You want to impress me Pat (doubtful) say every state casino dollar from the new ones goes directly into paying past due bills. Deal with that, then we can talk
- Newsclown - Thursday, Aug 23, 12 @ 12:33 pm:
I can’t imagine anything the public can do with Pat that would make any difference at this point, unless he’s starting recall petitions against the four tops. No advisory referendum or mail-in-your-whatever- campaign is going to move any legislation.
He shot his mouth off without considering if he can back it up.
Again.
- east central - Thursday, Aug 23, 12 @ 12:51 pm:
Would it not make sense for him to veto the bill now and to then use his support in bargaining for other legislation (specifically pension-related) after the election?
- Robert - Thursday, Aug 23, 12 @ 1:41 pm:
I completely agree that any gambling money should go to pay overdue bills. Gov. Quinn could still politically have it both ways if he simply said “First, we’ll use it to pay overdue bills. Then, once we’re caught up with overdue bills, we’ll use it for education” (knowing that there’s a good likelihood that in reality, we’ll need the funds to help balance the budget regardless).
- TwoFeetThick - Thursday, Aug 23, 12 @ 1:49 pm:
Over a decade in the making, and Quinn is going to kill it for what are, IMO, some pretty weak reasons. But putting a crack machine in every corner bar is ok. Yeah, I know, the crack machines were there already, just like there’s already some substantial safeguards built into Illinois gaming that directly address Quinn’s stated concerns. I wonder what the real reason is?
- DuPage Dave - Thursday, Aug 23, 12 @ 3:31 pm:
The more casinos they build, the less money each one generates. Some new money coming into the state would be great, but my feeling is that the new casinos squeeze out the old ones and the jobs in those areas. Is it a net gain for jobs and revenue?
I think it’s about 75 years too late to save the horse racing industry. It was America’s only legal gambling for quite a long time and now it is nearly dead.
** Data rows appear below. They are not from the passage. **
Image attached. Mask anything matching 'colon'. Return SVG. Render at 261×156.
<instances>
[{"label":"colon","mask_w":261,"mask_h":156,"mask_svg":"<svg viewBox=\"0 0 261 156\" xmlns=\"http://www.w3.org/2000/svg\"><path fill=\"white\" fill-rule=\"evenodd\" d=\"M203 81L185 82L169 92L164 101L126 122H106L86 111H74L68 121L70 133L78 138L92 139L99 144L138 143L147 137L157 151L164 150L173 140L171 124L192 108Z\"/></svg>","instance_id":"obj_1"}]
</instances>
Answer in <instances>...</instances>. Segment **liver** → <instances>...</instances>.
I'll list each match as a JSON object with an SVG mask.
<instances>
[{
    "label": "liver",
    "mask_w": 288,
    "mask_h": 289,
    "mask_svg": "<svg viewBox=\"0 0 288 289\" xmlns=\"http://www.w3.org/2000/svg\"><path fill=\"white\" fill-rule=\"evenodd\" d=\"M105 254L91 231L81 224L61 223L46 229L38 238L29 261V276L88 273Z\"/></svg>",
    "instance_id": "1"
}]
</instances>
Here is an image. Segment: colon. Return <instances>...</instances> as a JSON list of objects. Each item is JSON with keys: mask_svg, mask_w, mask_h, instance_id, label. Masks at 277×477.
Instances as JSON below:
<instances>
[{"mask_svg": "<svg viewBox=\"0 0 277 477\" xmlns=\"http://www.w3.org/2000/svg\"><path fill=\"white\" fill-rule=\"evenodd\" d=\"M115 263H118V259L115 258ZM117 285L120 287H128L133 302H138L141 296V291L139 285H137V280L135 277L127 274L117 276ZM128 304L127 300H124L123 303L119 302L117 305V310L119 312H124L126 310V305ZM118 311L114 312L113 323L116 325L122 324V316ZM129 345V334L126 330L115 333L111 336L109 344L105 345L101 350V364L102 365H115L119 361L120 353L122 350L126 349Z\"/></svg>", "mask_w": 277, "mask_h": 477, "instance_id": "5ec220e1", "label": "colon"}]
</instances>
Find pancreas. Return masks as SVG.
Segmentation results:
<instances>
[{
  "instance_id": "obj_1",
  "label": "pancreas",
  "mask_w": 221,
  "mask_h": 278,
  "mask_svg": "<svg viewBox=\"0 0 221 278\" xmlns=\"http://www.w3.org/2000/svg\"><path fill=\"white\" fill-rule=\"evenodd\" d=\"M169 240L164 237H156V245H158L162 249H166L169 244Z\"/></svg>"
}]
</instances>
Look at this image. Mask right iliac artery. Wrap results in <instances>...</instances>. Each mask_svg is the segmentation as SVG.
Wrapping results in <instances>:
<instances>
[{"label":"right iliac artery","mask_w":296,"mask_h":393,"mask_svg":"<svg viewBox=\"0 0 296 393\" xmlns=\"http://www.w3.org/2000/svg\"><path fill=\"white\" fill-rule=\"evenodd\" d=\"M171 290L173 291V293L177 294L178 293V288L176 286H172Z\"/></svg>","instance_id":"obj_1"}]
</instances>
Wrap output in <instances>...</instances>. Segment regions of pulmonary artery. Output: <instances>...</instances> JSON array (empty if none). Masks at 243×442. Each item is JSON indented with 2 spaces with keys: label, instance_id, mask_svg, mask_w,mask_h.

- Coach - Thursday, Aug 23, 12 @ 9:41 pm:
The arguement that current casinos will go down with the addition of five more casinos and slots at the race track is a farce! True their profits may go down but they will still have profits! If not they wouldn’t still be in business! For example if a casino made 100 million last year and five casinos were added which brought their revenue or profits down to 60 million that still isn’t bad. Its justlike a town that had two gas stations and each made $250,000 each year in profit then two more stations were built in the same town and then the following year each of the four came away with profits of $125,000 each so its not all bad. The Governor from the beginning has said he would do what the people of the state of Illinois want and it has been stated that the people have approved this gambling measure hugely accross the state but for some reason Quinn keeps coming up with excuses not to sign the bill! Gov. Quinn just sign the bill for the people of this state so we can start saving jobs! I am getting tired of seeing this Gov. cutting jobs!